Written task
Copy out word for word the lines from the one with "collector number: 1871" to the one with "locality: Peninsular Nakawnsrithamarat", both included.

Dataset content
>>>>>
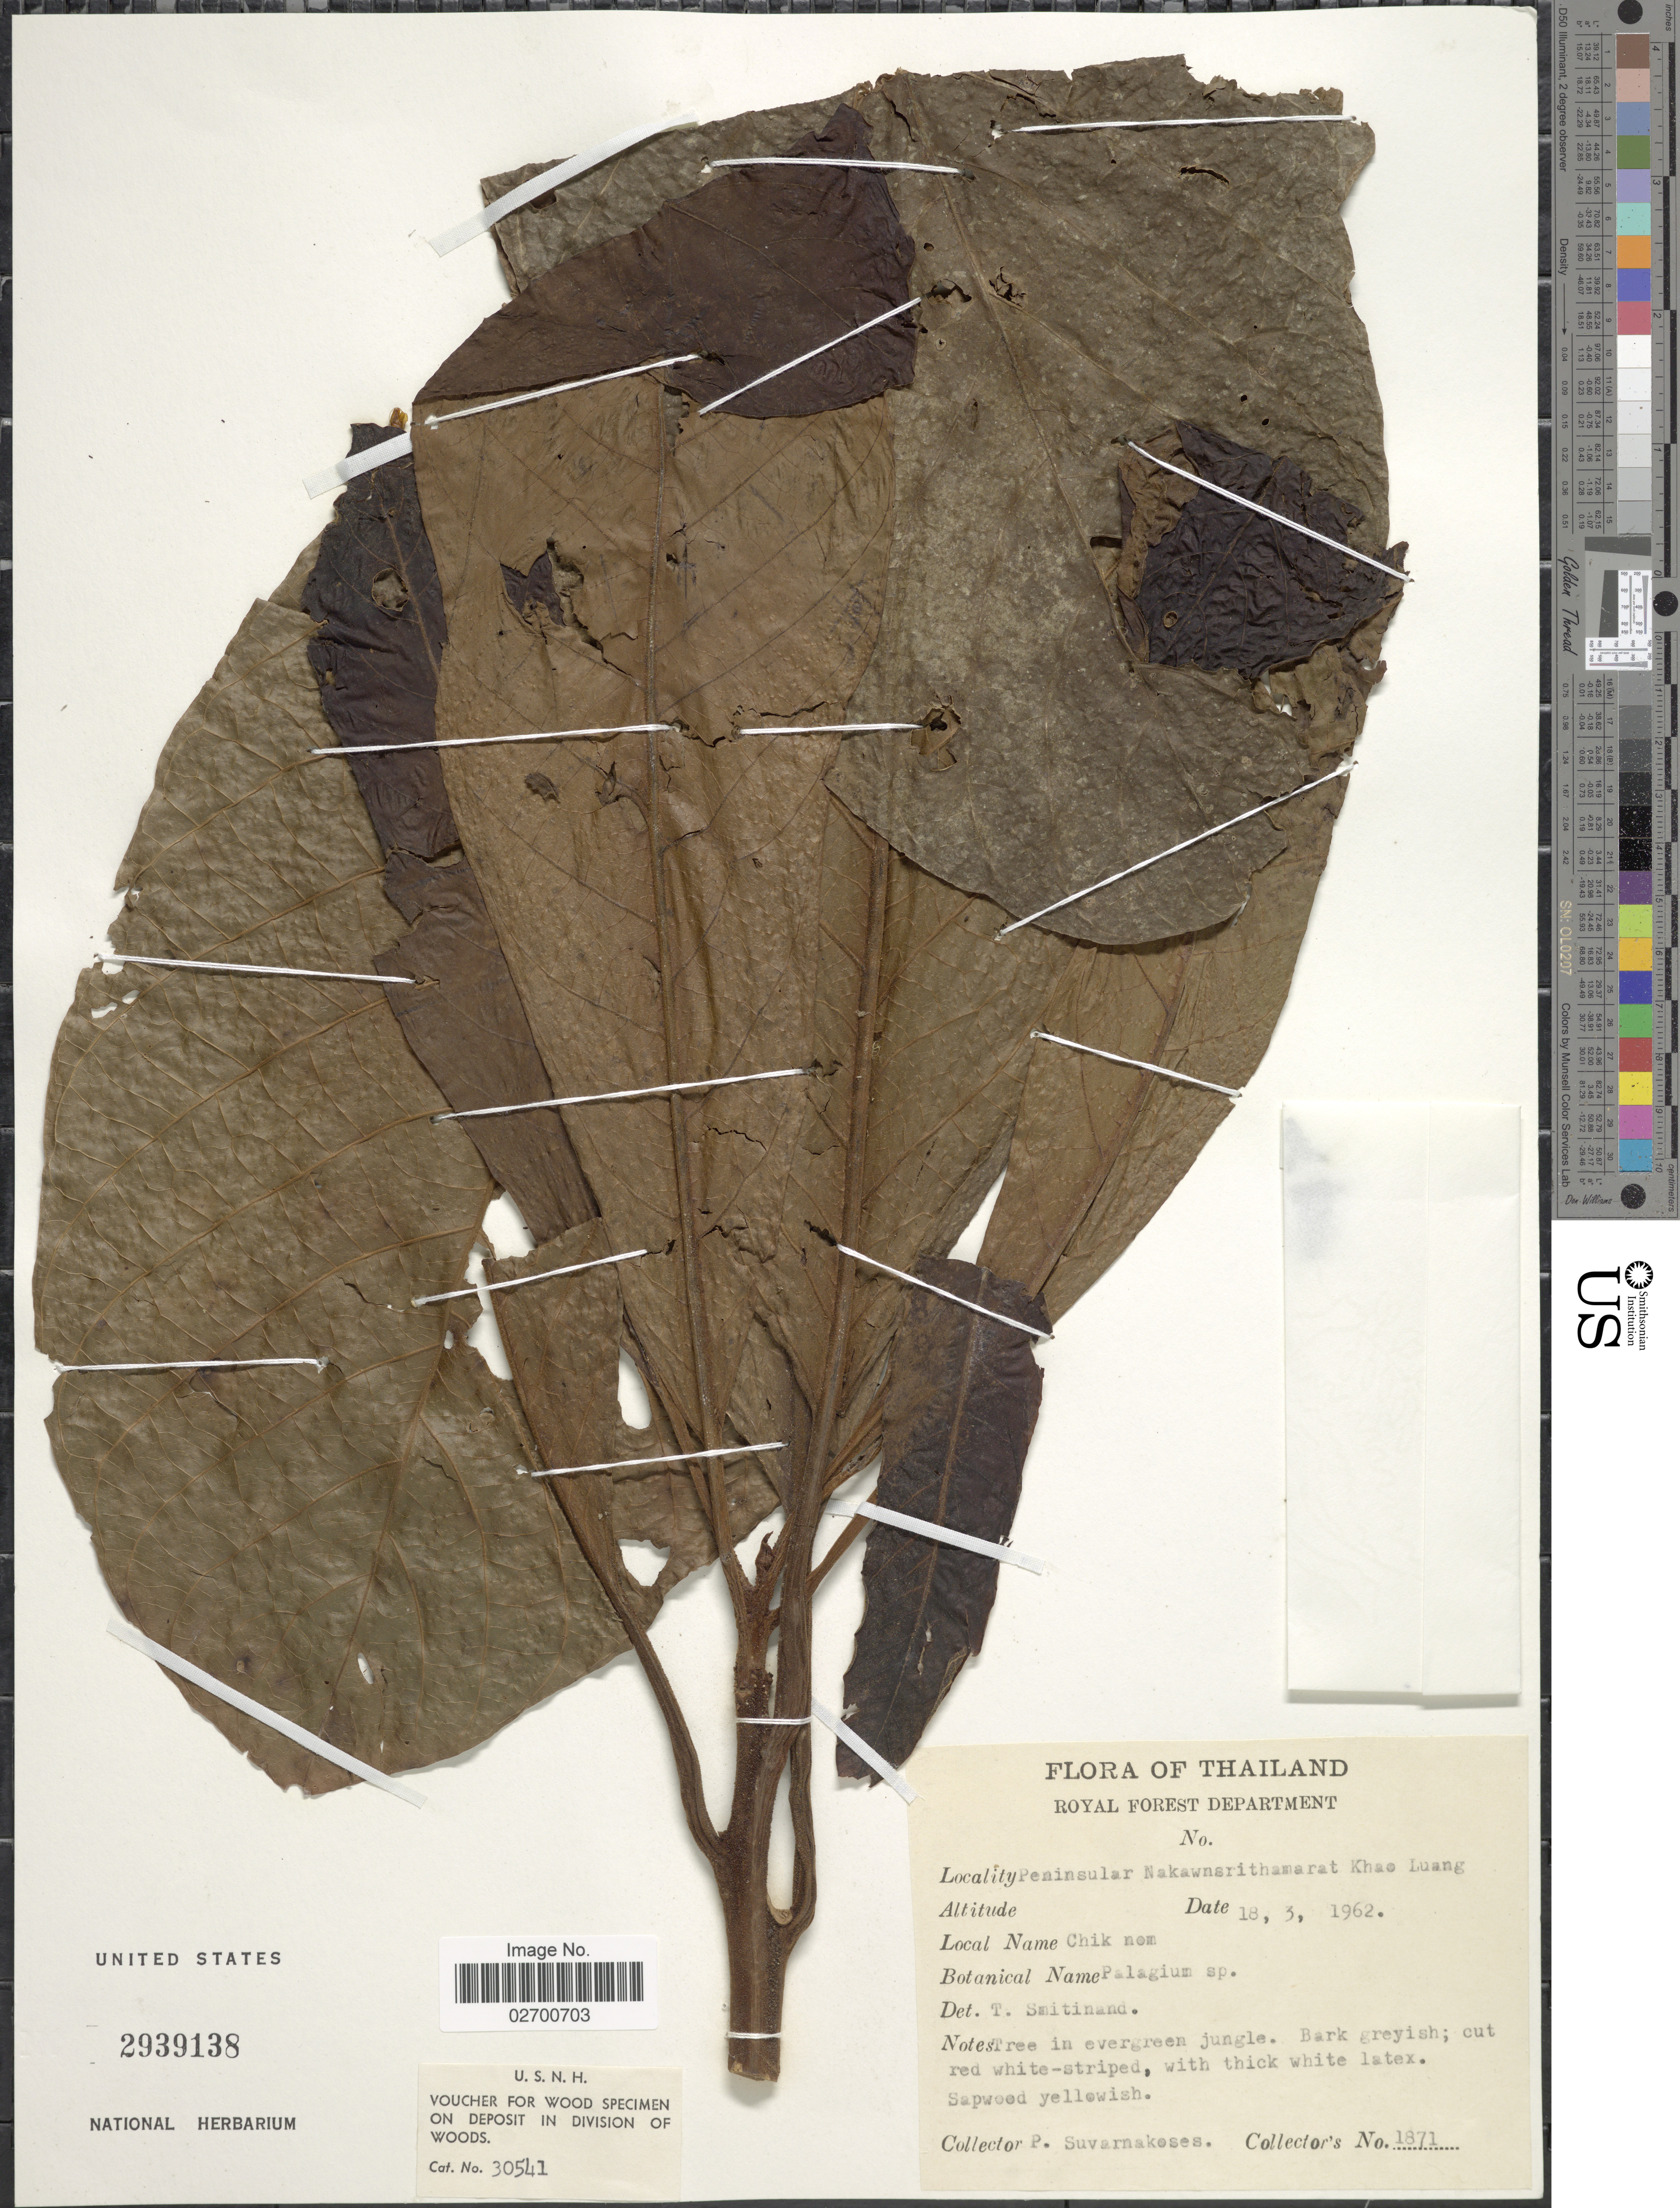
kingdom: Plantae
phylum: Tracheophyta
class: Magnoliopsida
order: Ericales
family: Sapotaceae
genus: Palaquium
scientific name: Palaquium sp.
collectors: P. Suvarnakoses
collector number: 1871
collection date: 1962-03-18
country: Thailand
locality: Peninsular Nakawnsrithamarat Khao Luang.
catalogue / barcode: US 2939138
<<<<<
>>>>>
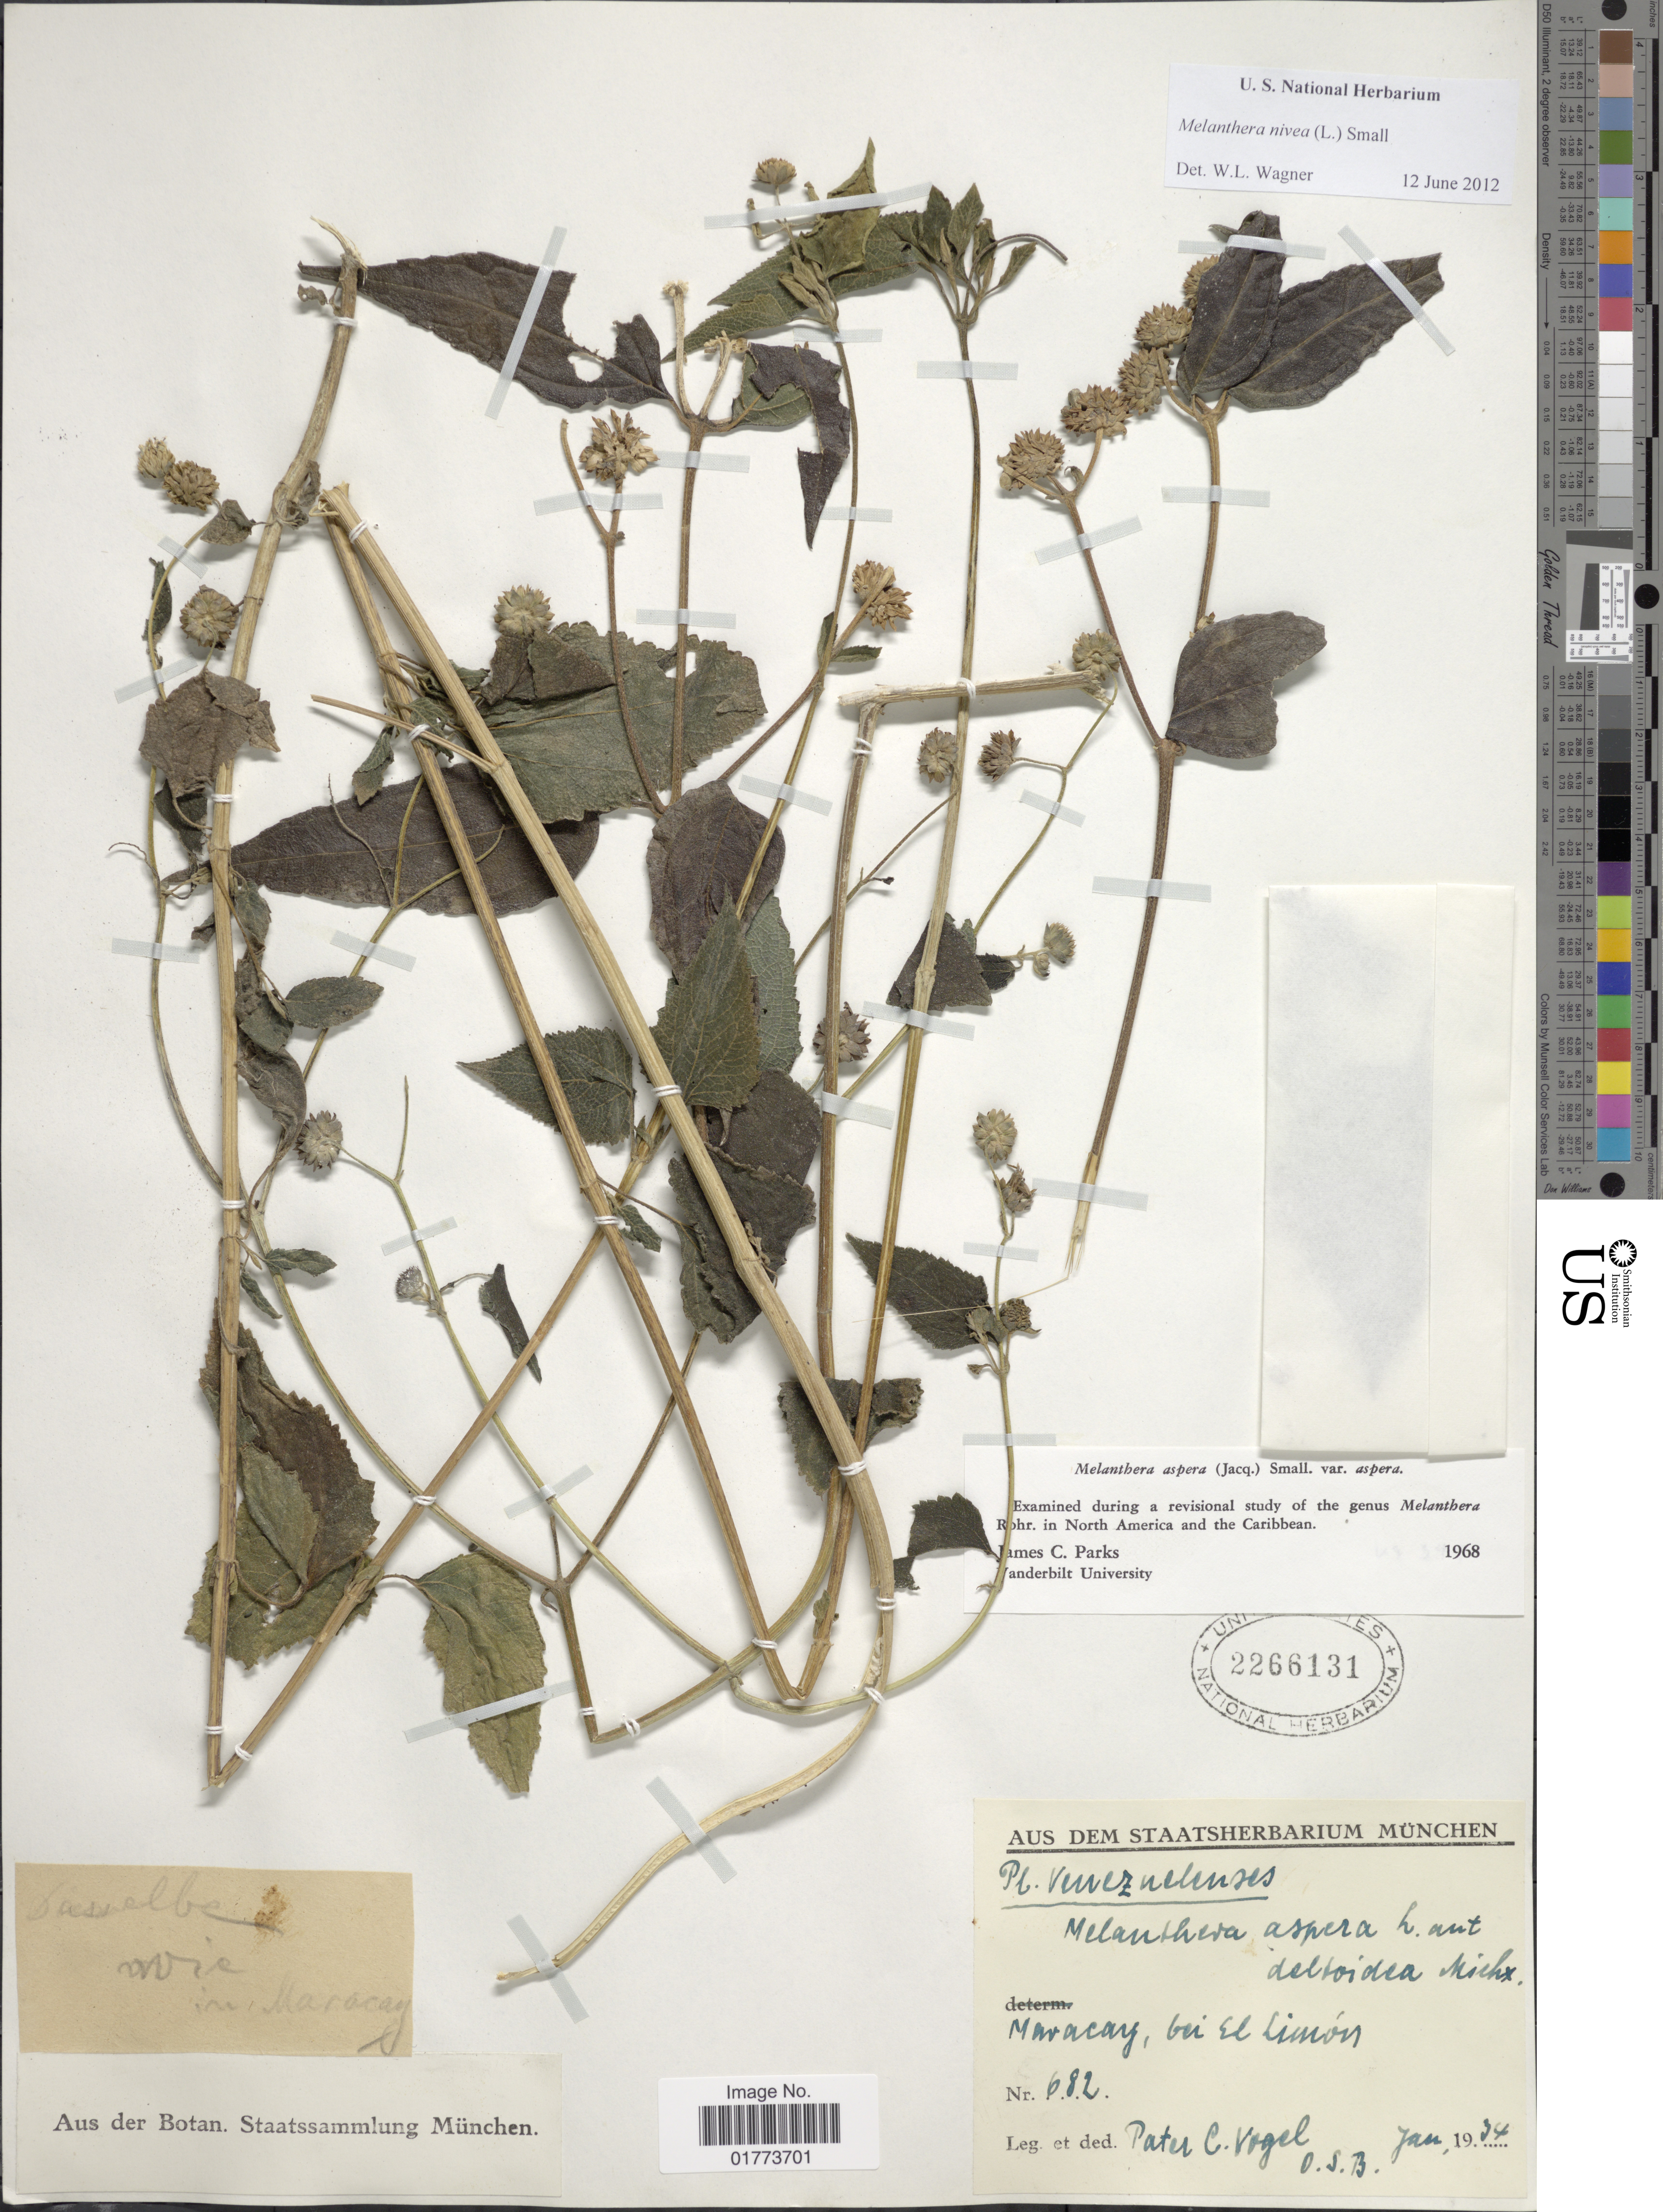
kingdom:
<<<<<
Exercise output
collector number: 1871
collection date: 1962-03-18
country: Thailand
locality: Peninsular Nakawnsrithamarat Khao Luang.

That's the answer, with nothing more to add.